# Request
Give back the entries that follow exactly as written. Any picture gets left out.

# Records shown

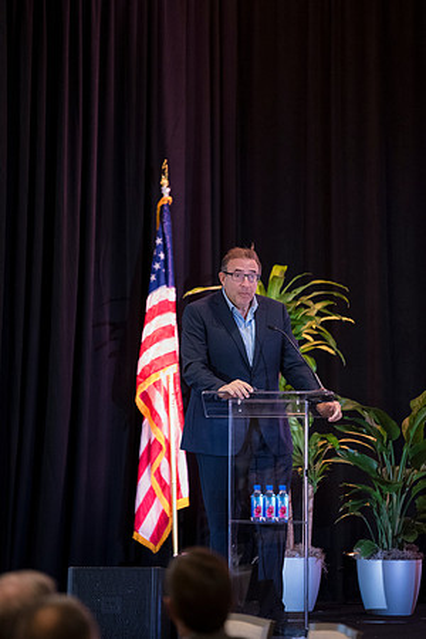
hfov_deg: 6.9
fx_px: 3550
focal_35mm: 200
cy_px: 320
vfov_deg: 10.3
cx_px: 213
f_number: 2.8
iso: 6400
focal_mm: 200
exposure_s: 1/160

# Solution to the problem
hfov_deg: 6.9
fx_px: 3550
focal_35mm: 200
cy_px: 320
vfov_deg: 10.3
cx_px: 213
f_number: 2.8
iso: 6400
focal_mm: 200
exposure_s: 1/160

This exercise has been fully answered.